保育園の主な目的は、子どもの「保育(養育・教育)」です。
保育所保育指針では、保育園の目的は次のように定められています。
保育所は(省略)保育に欠ける子どもの保育を行い、その健全な心身の発達を図ることを目的とする児童福祉施設であり、入所する子どもの最善の利益を考慮し、その福祉を積極的に増進することに最もふさわしい生活の場でなければならない。
「養育」と「教育」というのはどういうことかというと、次のような意味です。
- 養護…子どもが安心して生活できる「衣・食・住」を確保して支援、保護すること
- 教育…子どもの成長に必要な知識を教えること
基本的には、オムツ替えや着替え、食事の援助など、子どもの身の回りのお世話をするのが保育園です。
さらに、「保育所保育指針」で定められた5領域「健康、人間関係、環境、言葉、表現」に関する取り組みが盛り込まれ、子どもの心身の成長をより促していきます。
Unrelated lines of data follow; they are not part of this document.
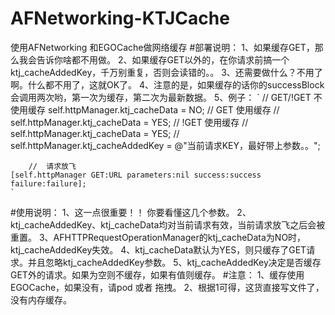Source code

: # AFNetworking-KTJCache
使用AFNetworking 和EGOCache做网络缓存
#部署说明：
    1、如果缓存GET，那么我会告诉你啥都不用做。
    2、如果缓存GET以外的，在你请求前搞一个ktj_cacheAddedKey，千万别重复，否则会读错的。。
    3、还需要做什么？不用了啊。什么都不用了，这就OK了。
    4、注意的是，如果缓存的话你的successBlock会调用两次哟，第一次为缓存，第二次为最新数据。
    5、例子：
    `
        //  GET/!GET     不使用缓存
    self.httpManager.ktj_cacheData = NO;
        //  GET         使用缓存
    //    self.httpManager.ktj_cacheData = YES;
        //  !GET        使用缓存
    //    self.httpManager.ktj_cacheData = YES;
    //    self.httpManager.ktj_cacheAddedKey = @"当前请求KEY，最好带上参数。。";
    
        //  请求放飞
    [self.httpManager GET:URL parameters:nil success:success failure:failure];
    `
#使用说明：
    1、这一点很重要！！
        你要看懂这几个参数。
    2、ktj_cacheAddedKey、ktj_cacheData均对当前请求有效，当前请求放飞之后会被重置。
    3、AFHTTPRequestOperationManager的ktj_cacheData为NO时，ktj_cacheAddedKey失效。
    4、ktj_cacheData默认为YES，则只缓存了GET请求。并且忽略ktj_cacheAddedKey参数。
    5、ktj_cacheAddedKey决定是否缓存GET外的请求。如果为空则不缓存，如果有值则缓存。
#注意：
    1、缓存使用EGOCache，如果没有，请pod 或者 拖拽。
    2、根据1可得，这货直接写文件了，没有内存缓存。
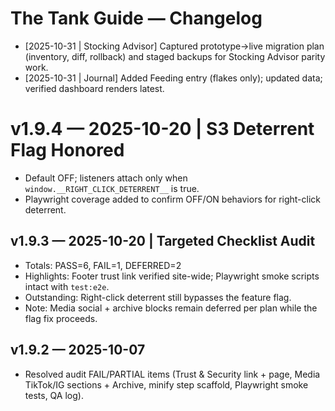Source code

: # The Tank Guide — Changelog

- [2025-10-31 | Stocking Advisor] Captured prototype→live migration plan (inventory, diff, rollback) and staged backups for Stocking Advisor parity work.
- [2025-10-31 | Journal] Added Feeding entry (flakes only); updated data; verified dashboard renders latest.

# v1.9.4 — 2025-10-20 | S3 Deterrent Flag Honored
- Default OFF; listeners attach only when `window.__RIGHT_CLICK_DETERRENT__` is true.
- Playwright coverage added to confirm OFF/ON behaviors for right-click deterrent.

## v1.9.3 — 2025-10-20 | Targeted Checklist Audit
- Totals: PASS=6, FAIL=1, DEFERRED=2
- Highlights: Footer trust link verified site-wide; Playwright smoke scripts intact with `test:e2e`.
- Outstanding: Right-click deterrent still bypasses the feature flag.
- Note: Media social + archive blocks remain deferred per plan while the flag fix proceeds.

## v1.9.2 — 2025-10-07
- Resolved audit FAIL/PARTIAL items (Trust & Security link + page, Media TikTok/IG sections + Archive, minify step scaffold, Playwright smoke tests, QA log).
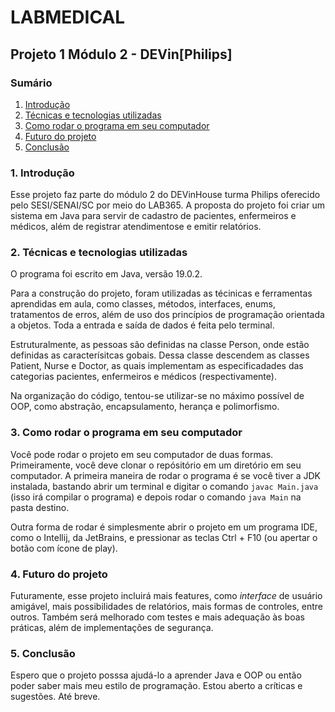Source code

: # LABMEDICAL

## Projeto 1 Módulo 2 - DEVin[Philips]

### Sumário

1. [Introdução](#1-introdução)
2. [Técnicas e tecnologias utilizadas](#2-técnicas-e-tecnologias-utilizadas)
3. [Como rodar o programa em seu computador](#3-como-rodar-o-programa-em-seu-computador)
4. [Futuro do projeto](#4-futuro-do-projeto)
5. [Conclusão](#5-conclusão)

### 1. Introdução

Esse projeto faz parte do módulo 2 do DEVinHouse turma
Philips oferecido pelo SESI/SENAI/SC por meio do LAB365.
A proposta do projeto foi criar um sistema em Java para
servir de cadastro de pacientes, enfermeiros e médicos,
além de registrar atendimentose e emitir relatórios.

### 2. Técnicas e tecnologias utilizadas

O programa foi escrito em Java, versão 19.0.2.

Para a construção do projeto, foram utilizadas as técinicas
e ferramentas aprendidas em aula, como classes, métodos,
interfaces, enums, tratamentos de erros, além de uso
dos princípios de programação orientada a objetos.
Toda a entrada e saída de dados é feita pelo terminal.

Estruturalmente, as pessoas são definidas na classe Person,
onde estão definidas as caracterísitcas gobais. Dessa
classe descendem as classes Patient, Nurse e Doctor, as
quais implementam as especificadades das categorias 
pacientes, enfermeiros e médicos (respectivamente).

Na organização do código, tentou-se utilizar-se no máximo
possível de OOP, como abstração, encapsulamento, herança e
polimorfismo.

### 3. Como rodar o programa em seu computador

Você pode rodar o projeto em seu computador de duas formas.
Primeiramente, você deve clonar o repósitório em um diretório
em seu computador.
A primeira maneira de rodar o programa é se você tiver
a JDK instalada, bastando abrir um terminal e digitar
o comando `javac Main.java` (isso irá compilar o programa)
e depois rodar o comando `java Main` na pasta destino.

Outra forma de rodar é simplesmente abrir o projeto em
um programa IDE, como o Intellij, da JetBrains, e pressionar as teclas
Ctrl + F10 (ou apertar o botão com ícone de play).

### 4. Futuro do projeto

Futuramente, esse projeto incluirá mais features, como
_interface_ de usuário amigável, mais possibilidades de
relatórios, mais formas de controles, entre outros.
Também será melhorado com testes e mais adequação às
boas práticas, além de implementações de segurança.

### 5. Conclusão

Espero que o projeto posssa ajudá-lo a aprender Java e
OOP ou então poder saber mais meu estilo de programação.
Estou aberto a críticas e sugestões. Até breve.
幼稚園よりも「生活の場」という意味合いが強いところが、保育園の特徴ですね。
一方、幼稚園の主な目的は、子どもの「教育」です。
学校教育法では、幼稚園の目的は次のように定められています。
幼稚園は、幼児を保育し、適当な環境を与えて、その心身の発達を助長することを目的とする。
施設によって目的や目標は異なりますが、基本的には「就学前教育」を目的に掲げているケースがほとんどです。
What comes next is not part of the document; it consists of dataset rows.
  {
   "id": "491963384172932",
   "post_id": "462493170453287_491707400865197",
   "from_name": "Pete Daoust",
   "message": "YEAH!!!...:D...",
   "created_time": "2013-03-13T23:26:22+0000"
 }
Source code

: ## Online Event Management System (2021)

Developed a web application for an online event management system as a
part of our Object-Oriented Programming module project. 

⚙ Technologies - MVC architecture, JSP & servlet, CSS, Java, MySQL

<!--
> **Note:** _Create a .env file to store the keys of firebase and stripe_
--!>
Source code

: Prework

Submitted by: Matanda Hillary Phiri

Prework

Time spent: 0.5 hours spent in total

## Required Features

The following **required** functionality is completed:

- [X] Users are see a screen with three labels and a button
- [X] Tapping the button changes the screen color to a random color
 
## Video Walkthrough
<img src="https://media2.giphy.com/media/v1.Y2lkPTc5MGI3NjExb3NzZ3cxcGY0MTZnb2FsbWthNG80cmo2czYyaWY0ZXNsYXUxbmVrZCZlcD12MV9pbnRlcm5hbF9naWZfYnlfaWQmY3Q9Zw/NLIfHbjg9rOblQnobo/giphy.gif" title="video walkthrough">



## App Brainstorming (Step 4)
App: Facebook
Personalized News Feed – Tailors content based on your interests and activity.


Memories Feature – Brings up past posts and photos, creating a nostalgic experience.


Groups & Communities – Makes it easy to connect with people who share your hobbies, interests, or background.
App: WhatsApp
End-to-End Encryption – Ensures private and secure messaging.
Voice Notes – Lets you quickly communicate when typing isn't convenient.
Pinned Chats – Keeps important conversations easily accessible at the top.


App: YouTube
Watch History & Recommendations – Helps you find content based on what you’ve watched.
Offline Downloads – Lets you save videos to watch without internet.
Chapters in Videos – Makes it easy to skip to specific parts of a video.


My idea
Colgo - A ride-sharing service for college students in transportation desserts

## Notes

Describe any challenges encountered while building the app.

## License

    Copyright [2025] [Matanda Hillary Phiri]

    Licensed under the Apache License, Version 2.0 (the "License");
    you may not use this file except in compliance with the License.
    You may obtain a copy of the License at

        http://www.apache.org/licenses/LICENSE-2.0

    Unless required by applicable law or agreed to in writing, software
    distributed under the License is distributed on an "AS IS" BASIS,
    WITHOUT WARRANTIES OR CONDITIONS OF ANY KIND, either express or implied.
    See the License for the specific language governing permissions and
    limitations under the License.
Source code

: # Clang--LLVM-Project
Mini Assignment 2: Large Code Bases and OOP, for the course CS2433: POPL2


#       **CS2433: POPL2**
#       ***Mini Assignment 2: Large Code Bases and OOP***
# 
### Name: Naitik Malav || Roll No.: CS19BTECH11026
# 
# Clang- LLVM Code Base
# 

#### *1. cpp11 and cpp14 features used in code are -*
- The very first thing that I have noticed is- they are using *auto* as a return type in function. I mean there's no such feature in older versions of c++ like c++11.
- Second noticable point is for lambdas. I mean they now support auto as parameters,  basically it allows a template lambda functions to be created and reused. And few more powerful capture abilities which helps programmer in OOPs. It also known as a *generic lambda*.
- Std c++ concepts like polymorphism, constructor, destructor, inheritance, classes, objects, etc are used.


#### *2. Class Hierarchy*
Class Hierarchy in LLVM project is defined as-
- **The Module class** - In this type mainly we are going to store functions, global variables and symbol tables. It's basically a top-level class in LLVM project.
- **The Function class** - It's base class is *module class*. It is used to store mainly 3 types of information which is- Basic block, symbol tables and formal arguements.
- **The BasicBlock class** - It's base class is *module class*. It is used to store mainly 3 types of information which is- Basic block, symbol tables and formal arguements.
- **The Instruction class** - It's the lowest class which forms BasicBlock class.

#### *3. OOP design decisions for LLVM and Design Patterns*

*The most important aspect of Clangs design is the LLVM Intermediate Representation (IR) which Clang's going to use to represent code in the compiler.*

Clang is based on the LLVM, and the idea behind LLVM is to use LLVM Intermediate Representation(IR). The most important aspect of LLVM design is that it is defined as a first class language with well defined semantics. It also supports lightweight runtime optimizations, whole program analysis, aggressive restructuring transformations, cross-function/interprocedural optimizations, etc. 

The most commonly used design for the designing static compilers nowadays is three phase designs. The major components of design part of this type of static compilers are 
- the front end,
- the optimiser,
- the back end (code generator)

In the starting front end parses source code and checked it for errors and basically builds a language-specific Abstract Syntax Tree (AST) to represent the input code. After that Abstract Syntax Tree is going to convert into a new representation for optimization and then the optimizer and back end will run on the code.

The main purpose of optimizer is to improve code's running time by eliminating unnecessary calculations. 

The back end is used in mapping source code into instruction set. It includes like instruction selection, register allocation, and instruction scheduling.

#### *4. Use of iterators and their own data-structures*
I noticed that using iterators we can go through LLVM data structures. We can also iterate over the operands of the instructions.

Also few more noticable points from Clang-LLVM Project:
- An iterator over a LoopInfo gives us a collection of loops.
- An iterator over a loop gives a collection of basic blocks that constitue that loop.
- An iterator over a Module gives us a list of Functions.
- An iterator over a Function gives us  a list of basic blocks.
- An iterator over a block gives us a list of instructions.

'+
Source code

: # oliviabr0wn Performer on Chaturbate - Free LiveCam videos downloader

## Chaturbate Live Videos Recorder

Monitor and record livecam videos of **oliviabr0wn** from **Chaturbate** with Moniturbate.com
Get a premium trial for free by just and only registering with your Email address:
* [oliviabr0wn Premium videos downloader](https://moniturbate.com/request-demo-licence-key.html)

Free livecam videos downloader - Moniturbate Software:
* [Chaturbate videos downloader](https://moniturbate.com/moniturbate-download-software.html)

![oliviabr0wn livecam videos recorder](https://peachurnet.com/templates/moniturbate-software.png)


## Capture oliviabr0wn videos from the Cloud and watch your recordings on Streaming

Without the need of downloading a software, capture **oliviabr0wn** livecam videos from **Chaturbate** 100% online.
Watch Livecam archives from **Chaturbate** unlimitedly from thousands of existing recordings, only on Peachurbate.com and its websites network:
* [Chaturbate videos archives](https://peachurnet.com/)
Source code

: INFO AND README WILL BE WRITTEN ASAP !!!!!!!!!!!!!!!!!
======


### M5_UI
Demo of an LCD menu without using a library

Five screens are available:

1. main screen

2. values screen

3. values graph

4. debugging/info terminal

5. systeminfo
正しい生活習慣や集団行動、音楽や絵画、運動などを学ぶ場が、幼稚園です。
年長クラスになると、文字の読み書きや簡単な算数などを教えている幼稚園もあります。
保育園と幼稚園の違い③ 子どもの年齢
保育園と幼稚園とでは、預かる子どもの年齢も異なります。
施設 | 対象となる子どもの年齢 |
---|---|
保育園 | 0~5歳児 |
幼稚園 | 3~5歳児 |
保育園の場合、預かる子どもの年齢は0~5歳です。生後2カ月の0歳児を預かる施設もありますが、ほとんどの施設では、首がすわった生後4カ月以降の0歳児からを受け入れ対象としています。
一方、幼稚園が預かる子どもの年齢は3~5歳です。ただし、2年保育の場合は、4歳からの入園となります。
幼稚園の中には、2歳を対象とした「プレ保育」を実施している施設もあります。